Again, I wasn’t using the GPT thing as an insult. Personally, I’m rewriting a lot of my work with AI assistants.
I think the main point this piece is making is broadly interesting, but I don’t like the presentation.
> Kurzgesagt’s most recent video promoting the introducing of wild life to other planets is unethical and irresponsible
This uses emotional language very similar to what I see coming from people trying to ban content or creating long Twitter attacks.
I’d push back against us getting emotionally charged about each instance like this.
If you have access to ChatGPT, I recommend using that to help write things in what it considers the style of the effective altruism forum. [Edit: I don’t mean this to be demeaning. There must also be good conversational norm documents on the EA Forum too. I’m sure some people would prefer those—personally, I’d find ChatGPT more useful here)
FWIW I had a much stronger negative emotional reaction to this sentence than to the title & tone of the post.
Thanks for flagging!
I really didn’t mean this in a demeaning way. I genuinely like ChatGPT a lot, think it can be really useful here.
I’d like to write posts about my preferred online etiquette and the usual etiquette of the community, but I think it’s really tough to do so in a way that’s general enough to cover most of the cases, but still somewhat interesting to read.
This is one extreme example, but I’ve been writing about this a bit more on my Facebook feed.
https://www.facebook.com/ozzie.gooen/posts/pfbid02JiqiMnWoEme61EhUiZfDSTP9nFV5E1zBanThKfQMcDZXhW1zvRX9gutMeZnNnovsl
Yeah I regularly see Ozzie talk about replacing language styles with ChatGPT, hardly a new thing for this comment.

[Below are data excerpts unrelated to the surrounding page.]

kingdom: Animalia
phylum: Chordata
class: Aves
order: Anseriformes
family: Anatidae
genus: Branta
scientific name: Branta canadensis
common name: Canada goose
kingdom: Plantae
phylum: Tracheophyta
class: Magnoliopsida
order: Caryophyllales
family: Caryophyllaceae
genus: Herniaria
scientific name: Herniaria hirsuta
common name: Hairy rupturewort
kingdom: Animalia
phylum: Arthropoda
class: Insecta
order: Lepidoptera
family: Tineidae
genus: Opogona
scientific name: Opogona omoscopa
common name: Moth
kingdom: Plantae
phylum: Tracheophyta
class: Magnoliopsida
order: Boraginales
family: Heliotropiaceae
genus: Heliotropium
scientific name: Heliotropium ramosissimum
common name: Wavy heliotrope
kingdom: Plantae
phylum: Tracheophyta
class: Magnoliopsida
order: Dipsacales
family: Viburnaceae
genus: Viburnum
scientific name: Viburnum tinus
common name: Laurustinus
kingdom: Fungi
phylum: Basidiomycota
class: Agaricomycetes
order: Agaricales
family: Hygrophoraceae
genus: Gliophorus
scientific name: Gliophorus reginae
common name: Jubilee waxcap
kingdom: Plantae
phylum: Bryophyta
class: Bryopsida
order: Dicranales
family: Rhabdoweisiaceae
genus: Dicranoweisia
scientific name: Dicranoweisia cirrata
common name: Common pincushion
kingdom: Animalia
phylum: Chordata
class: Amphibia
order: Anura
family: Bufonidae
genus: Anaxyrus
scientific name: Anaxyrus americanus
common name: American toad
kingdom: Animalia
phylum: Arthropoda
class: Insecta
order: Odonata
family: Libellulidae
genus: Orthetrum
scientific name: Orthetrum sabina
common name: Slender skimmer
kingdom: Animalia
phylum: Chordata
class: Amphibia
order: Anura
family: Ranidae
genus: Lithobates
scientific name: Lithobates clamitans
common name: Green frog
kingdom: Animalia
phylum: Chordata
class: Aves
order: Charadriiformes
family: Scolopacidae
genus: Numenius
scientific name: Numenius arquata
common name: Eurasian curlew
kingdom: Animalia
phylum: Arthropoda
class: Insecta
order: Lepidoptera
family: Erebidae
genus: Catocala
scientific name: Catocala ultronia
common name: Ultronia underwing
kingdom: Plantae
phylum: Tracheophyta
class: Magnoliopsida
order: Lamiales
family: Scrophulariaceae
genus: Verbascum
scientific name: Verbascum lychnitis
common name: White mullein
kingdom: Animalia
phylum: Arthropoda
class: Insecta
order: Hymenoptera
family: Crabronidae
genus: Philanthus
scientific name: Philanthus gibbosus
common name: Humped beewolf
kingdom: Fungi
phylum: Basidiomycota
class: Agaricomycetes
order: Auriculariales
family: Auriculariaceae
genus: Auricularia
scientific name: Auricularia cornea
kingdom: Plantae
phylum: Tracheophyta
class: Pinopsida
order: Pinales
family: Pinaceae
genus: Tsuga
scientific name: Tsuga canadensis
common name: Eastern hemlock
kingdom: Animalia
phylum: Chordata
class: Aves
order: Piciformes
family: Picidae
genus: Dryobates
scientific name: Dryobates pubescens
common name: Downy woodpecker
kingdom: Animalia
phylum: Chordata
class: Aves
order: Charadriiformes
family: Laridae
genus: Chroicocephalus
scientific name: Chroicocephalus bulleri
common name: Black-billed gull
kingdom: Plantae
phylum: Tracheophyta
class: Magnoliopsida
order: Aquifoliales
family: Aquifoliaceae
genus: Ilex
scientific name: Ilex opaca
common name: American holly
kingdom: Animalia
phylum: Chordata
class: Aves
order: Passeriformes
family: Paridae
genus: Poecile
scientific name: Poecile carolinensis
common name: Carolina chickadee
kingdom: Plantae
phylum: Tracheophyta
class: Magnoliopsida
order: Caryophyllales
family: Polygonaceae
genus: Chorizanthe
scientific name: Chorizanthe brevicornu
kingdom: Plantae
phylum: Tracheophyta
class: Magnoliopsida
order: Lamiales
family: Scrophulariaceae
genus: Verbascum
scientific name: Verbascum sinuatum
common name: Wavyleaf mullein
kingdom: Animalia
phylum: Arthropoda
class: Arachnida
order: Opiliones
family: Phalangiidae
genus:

Thanks for the comment, Ozzie. I appreciate the constructive criticism.
I did go back and forth on a few title ideas, but ended up with this one as I believed it to be succinct and in-line with what I think, along with being engaging for readers to click. I can see how this may have rubbed you the wrong way, and I do have access to ChatGPT—I’ll check it out.
I also agree that we should avoid emotionally charged language as much as possible, but I do think there’s a balance to be struck in making the initial statement, for example a title, compelling enough for people to read while staying true to the content it’s conveying.
In either case, thanks for the comment.
I wish people would stop optimizing their titles for what they think would be engaging to click on. I usually downvote such posts once I realize what was done.
I ended up upvoting this one bc I think it makes an important point.
This is a picture perfect demonstration of how EA has an emotions problem. Someone writes an emotional post and your primary response is to tell them that that’s not in the “style of the EA Forum”? In the comments and in the body of the post, the OP is very constructive and generous and in my view follows all the discursive norms we want on the forum. I don’t think this comment is constructive, even before the absolute backhand of telling them to replace their voice with an AI.
I’m not sure what you want me to say here. I imagine there’s little response I could give at this point that would change your mind on this.
I’m obviously don’t like being called the “picture perfect demonstration of how EA has an emotions problem”.
Happy to try to have further discussions in PMs or similar, especially with David van Beveren, who I tried, perhaps unsuccessfully, to give some advice to.
Again, I wasn’t using the GPT thing as an insult. Personally, I’m rewriting a lot of my work with AI assistants.
It was unfairly snarky, I’m sorry about that.